Count the lines in the rows below that contain the word "owner". Reply with the number alone.

(ENTRIES PROVIDED)

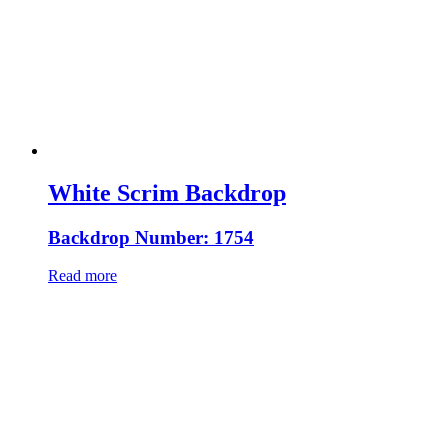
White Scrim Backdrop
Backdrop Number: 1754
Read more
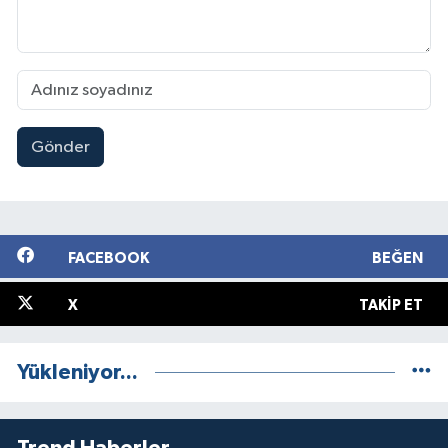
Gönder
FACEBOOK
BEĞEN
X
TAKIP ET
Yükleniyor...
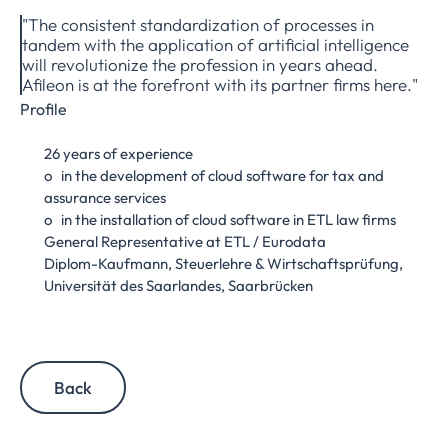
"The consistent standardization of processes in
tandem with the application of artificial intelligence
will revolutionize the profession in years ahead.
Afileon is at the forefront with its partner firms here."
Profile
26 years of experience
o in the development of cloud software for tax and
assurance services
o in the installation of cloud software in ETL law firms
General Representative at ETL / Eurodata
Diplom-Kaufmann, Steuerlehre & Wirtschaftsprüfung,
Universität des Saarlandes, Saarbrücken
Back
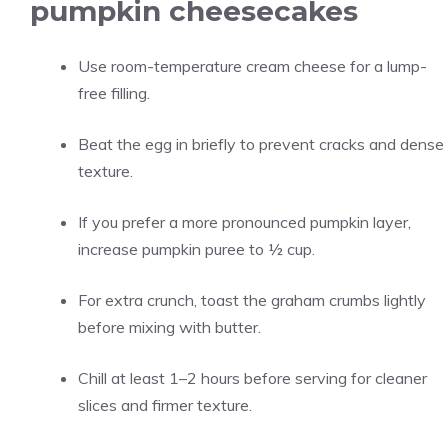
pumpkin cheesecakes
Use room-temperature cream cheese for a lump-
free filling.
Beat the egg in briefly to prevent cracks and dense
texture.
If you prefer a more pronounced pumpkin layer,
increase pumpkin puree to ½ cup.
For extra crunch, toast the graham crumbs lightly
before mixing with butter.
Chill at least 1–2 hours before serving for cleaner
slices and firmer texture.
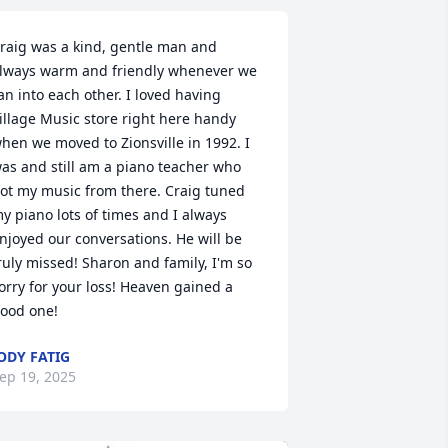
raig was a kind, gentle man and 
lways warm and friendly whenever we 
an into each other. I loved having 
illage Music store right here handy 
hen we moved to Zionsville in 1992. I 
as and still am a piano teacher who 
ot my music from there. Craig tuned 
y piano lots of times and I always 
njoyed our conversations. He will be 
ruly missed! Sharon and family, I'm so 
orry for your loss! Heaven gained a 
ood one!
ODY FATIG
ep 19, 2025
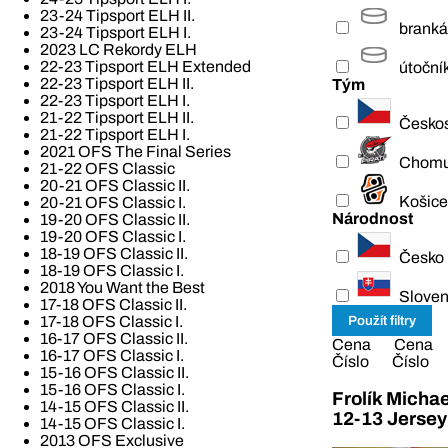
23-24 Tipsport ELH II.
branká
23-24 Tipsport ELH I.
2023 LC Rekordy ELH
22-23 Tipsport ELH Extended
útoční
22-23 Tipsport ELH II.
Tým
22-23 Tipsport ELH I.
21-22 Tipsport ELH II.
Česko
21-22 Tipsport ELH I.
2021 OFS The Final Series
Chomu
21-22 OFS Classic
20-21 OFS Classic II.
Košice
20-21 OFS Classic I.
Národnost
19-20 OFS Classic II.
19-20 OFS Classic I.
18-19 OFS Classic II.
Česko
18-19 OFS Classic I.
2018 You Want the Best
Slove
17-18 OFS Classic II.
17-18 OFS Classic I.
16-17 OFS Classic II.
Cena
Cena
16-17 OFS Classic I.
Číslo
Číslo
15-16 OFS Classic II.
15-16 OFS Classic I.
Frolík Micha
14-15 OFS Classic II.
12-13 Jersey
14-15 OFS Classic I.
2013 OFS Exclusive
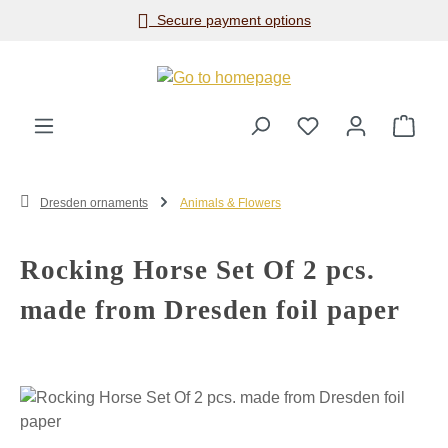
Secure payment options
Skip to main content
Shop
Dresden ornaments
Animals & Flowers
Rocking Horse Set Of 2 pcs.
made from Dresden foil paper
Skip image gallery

(End ENTRIES PROVIDED)
(ENTRIES PROVIDED)

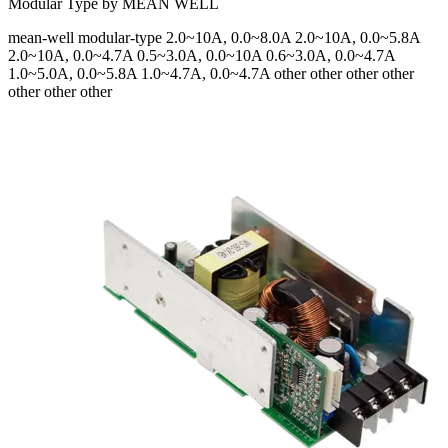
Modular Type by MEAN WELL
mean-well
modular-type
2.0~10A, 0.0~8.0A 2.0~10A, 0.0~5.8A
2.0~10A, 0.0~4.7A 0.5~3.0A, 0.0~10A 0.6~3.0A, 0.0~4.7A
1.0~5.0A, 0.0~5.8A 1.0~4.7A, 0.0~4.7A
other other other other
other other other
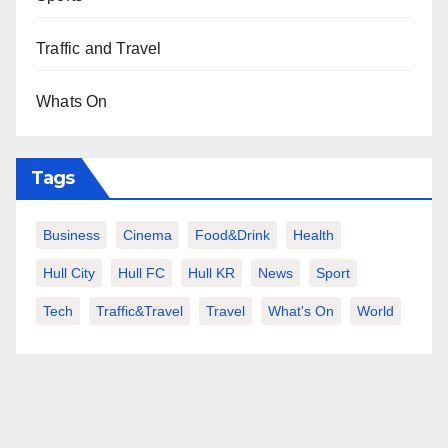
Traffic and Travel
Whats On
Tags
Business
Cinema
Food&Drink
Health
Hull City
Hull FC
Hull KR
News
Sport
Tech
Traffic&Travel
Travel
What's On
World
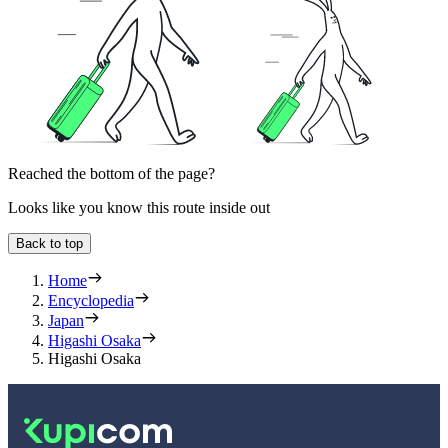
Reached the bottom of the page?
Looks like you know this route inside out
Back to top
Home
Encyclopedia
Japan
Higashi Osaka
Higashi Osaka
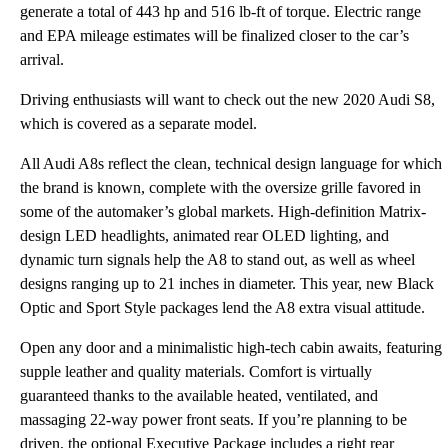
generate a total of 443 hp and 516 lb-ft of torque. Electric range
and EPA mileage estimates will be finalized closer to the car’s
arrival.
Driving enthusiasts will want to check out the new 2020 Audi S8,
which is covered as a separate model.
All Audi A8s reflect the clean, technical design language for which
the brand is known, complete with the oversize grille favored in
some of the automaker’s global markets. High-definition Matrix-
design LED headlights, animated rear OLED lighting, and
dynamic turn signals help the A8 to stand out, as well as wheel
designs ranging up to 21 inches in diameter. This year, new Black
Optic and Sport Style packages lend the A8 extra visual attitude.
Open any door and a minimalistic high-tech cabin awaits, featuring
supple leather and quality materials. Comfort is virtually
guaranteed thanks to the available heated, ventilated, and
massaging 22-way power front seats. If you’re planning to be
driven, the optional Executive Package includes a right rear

(End ENTRIES PROVIDED)
(ENTRIES PROVIDED)

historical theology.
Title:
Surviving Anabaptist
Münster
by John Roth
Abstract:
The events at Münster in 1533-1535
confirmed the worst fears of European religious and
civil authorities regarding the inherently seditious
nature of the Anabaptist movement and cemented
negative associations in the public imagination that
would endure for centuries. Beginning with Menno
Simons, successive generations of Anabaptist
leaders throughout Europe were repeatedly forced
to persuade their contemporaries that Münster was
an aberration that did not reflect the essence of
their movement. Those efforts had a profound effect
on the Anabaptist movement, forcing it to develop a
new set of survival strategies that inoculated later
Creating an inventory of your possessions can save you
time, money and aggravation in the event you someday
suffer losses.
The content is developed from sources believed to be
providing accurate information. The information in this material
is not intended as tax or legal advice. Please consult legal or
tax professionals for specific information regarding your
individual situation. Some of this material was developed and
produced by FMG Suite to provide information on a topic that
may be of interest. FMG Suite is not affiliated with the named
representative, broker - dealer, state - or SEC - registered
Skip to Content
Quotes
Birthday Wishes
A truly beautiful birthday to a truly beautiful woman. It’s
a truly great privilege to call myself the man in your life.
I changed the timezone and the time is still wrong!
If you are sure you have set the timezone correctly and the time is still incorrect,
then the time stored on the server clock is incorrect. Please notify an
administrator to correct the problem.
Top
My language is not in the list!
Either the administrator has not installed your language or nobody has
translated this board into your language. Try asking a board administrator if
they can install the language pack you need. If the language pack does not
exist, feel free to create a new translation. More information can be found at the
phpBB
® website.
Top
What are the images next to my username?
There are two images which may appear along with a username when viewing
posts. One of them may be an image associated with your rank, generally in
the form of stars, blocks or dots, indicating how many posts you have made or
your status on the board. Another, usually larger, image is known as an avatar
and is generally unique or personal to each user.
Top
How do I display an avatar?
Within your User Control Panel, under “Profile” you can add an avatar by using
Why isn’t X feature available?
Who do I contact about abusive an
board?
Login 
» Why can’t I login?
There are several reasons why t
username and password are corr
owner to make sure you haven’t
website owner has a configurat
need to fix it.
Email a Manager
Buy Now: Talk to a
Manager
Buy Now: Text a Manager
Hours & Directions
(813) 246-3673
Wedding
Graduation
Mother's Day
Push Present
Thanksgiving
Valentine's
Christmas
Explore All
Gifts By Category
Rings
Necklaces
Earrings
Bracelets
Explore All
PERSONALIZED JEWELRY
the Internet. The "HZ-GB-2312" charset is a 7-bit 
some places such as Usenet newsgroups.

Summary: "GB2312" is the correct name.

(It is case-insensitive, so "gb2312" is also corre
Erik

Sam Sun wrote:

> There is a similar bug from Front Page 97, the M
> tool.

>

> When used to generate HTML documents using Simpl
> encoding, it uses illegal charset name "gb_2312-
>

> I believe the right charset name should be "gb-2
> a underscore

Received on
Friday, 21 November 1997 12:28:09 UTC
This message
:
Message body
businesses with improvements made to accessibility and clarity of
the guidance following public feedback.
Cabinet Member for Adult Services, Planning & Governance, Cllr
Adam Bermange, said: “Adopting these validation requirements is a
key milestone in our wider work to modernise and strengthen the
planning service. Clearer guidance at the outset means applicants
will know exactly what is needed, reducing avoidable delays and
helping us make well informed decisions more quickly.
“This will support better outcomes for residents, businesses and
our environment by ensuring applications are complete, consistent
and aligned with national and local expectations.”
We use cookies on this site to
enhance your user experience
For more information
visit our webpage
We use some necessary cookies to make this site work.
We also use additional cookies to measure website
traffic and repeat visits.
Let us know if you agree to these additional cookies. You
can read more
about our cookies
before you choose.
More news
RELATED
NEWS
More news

(End ENTRIES PROVIDED)

[RESULT BELOW]
2